____ GIVEN DATA
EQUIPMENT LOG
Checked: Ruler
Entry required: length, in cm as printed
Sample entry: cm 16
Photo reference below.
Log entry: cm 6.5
________
____ GIVEN DATA
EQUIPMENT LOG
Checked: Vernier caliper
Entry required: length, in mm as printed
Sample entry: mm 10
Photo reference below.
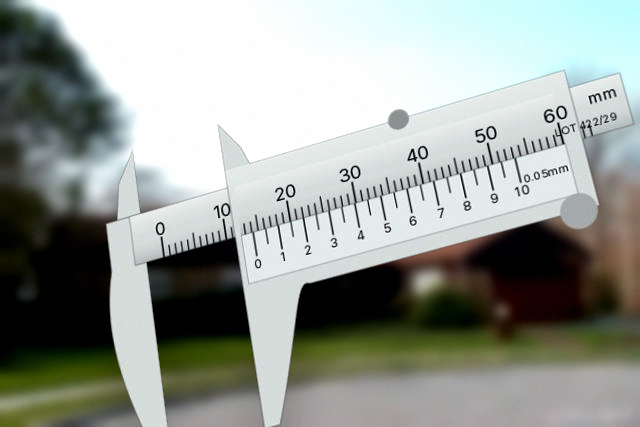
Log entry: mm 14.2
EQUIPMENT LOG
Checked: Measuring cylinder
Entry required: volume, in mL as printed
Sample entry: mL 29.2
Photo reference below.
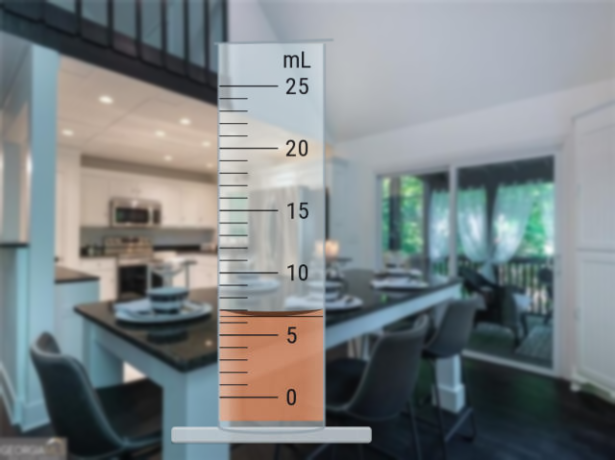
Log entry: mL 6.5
________
____ GIVEN DATA
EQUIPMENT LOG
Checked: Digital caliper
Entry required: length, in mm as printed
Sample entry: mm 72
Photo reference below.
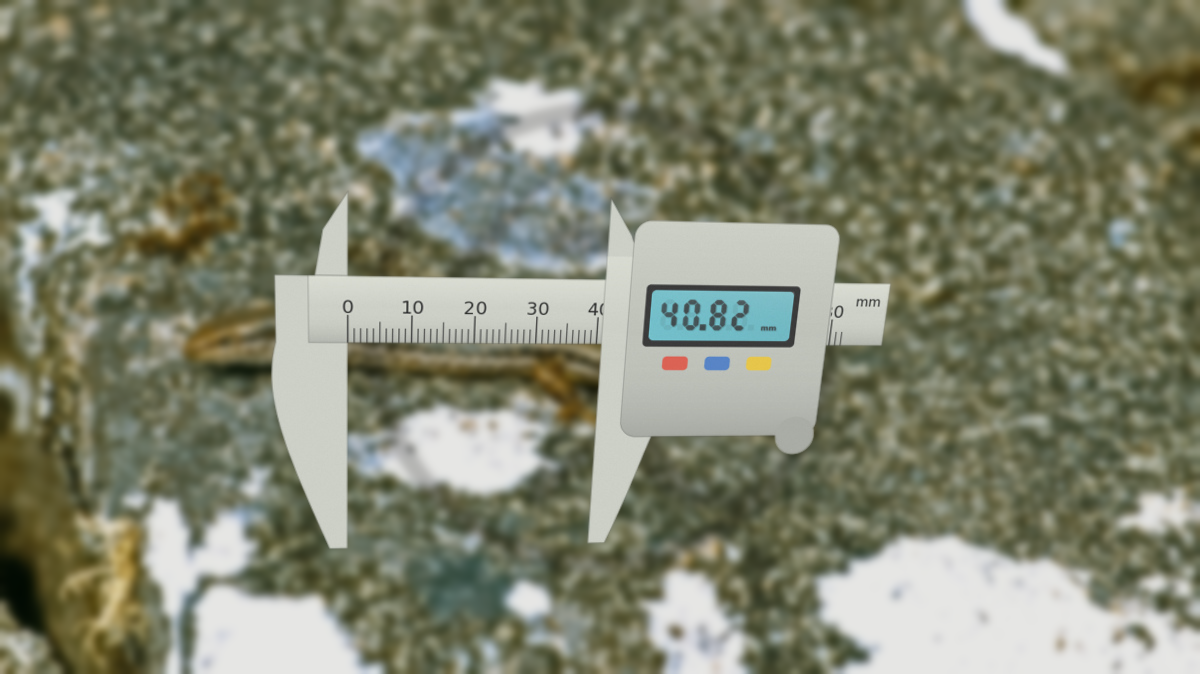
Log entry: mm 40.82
________
- WHAT IS EXPECTED
Collect every line above that contains the word "required" and copy each of them in full.

- RESPONSE BOX
Entry required: length, in cm as printed
Entry required: length, in mm as printed
Entry required: volume, in mL as printed
Entry required: length, in mm as printed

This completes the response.